Il paragone con il capolavoro Pixar (uno dei tanti a dire il vero) non è sacrilego: nonostante non tiri aria di novità, chi lo ha visto ci dice che s'è divertito. Anche parecchio.
La narrazione - in versione romanzata - di ciò che accadde il 20 aprile del 2010 sulla piattaforma petrolifera Deepwater Horizon, quando per 87 giorni, quasi 5 milioni di barili di petrolio si riversarono nelle acque al largo della Lousiana, causando una delle più grandi sciagure ecologiche della storia. L'obiettivo è puntato sui membri dell'equipaggio in servizio sulla piattaforma e tra tutti sul capo tecnico Mike Williams, impersonato da Mark Wahlberg.

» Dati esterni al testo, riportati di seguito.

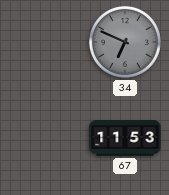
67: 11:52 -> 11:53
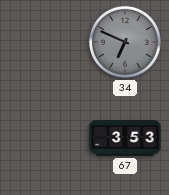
67: 11:53 -> 3:53
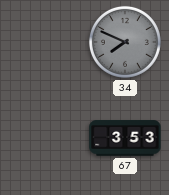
34: 6:49 -> 7:49
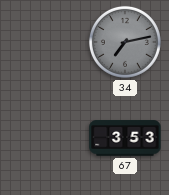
34: 7:49 -> 7:13
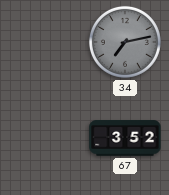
67: 3:53 -> 3:52
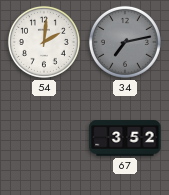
54: none -> 2:01
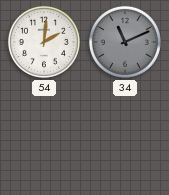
34: 7:13 -> 11:11
67: 3:52 -> none
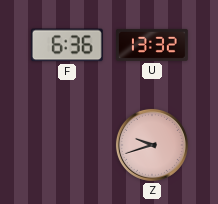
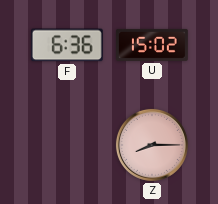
U: 13:32 -> 15:02
Z: 9:42 -> 8:15
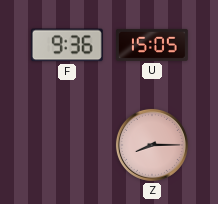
F: 6:36 -> 9:36
U: 15:02 -> 15:05
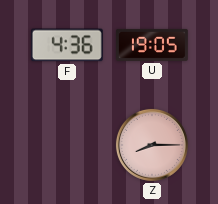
F: 9:36 -> 4:36
U: 15:05 -> 19:05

Abituato a portare sullo schermo romanzi (da Sostiene Pereira ai Viceré, da Marianna Ucria a L'amante perduto), Faenza presenta un film "a tesi" che si pone come obiettivo il fare riaprire le indagini su uno dei casi più oscuri degli anni '80: la sparizione di Emanuela Orlandi, figlia di un messo pontificio. Il tutto raccontando il caso di cronaca che coinvolse poteri occulti, il Vaticano, la banda della Magliana, Il Banco Ambrosiono lo IOR e chi-più-ne-ha. E puntando il dito su una possibilità.
Diretto e sceneggiato da Fabio Guaglione e Fabio Resinaro, MIne è il racconto di un soldato americano bloccato nel deserto da una mina sulla quale ha posto il piede. Più psico-thriller che war movie, nelle dichiarate intenzioni dei due registi italiani il film si fa carico anche di molti elementi simbolici.
Nelle sale già da ieri, il film diretto da Renaud Fely e Arnaud Louvet racconta del santo cattolico che più affascina e che l'ultimo papa, oltre ad averne ereditato il nome, ha riportato ancor più sotto i riflettori dell'attualità. Con Elio Germano nei panni di Francesco, il film si sofferma in particolare sul rapporto non facile tra Francesco e il papato.
Era in concorso allo scorso festival di Berlino l'ultimo film di André Téchiné, l'ormai ultrasettantenne regista francese, che ancora volta torna a parlare di gioventù e di rapprti familiari, tra i suoi temi prediletti.
La sfida più grande alla modernità è la sostenibilità del progresso. È in quest'ottica che il documentario di Cyril Dion e Mélanie Laurent pensa al futuro, incontrando i nuovi pionieri dell'agricoltura, del settore energetico, dell'economia, della democrazia e della formazione, fautori di quello che potrebbe essere il mondo di domani.
Titolo originale Lo and Behold, Reveries of the Connected World
Regia di Werner Herzog
In streaming su iWonder Full Amazon channel
La descrizione/visine/narrazione di uno degli aspetti più rilevanti della nostra contemporaneità - il digitale e la rete - fatta da uno che dichiaratamente, programmaticamente, ne è rimasto ai margini. Potrebbe essere del tutto ininteressante, se non sviante, ma se l'autore è Herzog ecco che anche lo sguardo del profano può aprire prospettive.
Titolo originale The Space in Between: Marina Abramovic and Brazil
Regia di Marco Del Fiol, Gustavo Almeida
Con Marina Abramovic, Dorothy W. Cooke, Narcisa Cândido da Conceição, Itamir Damião
La grande artista e perfomer serbo-americana ancora una volta ritratta in uno dei suoi percorsi artistici. Questa volta il contatto è con il pubblico e il popolo brasiliano e con la sua personale religiosità dominata dal sincretismo e dal rapporto con la natura.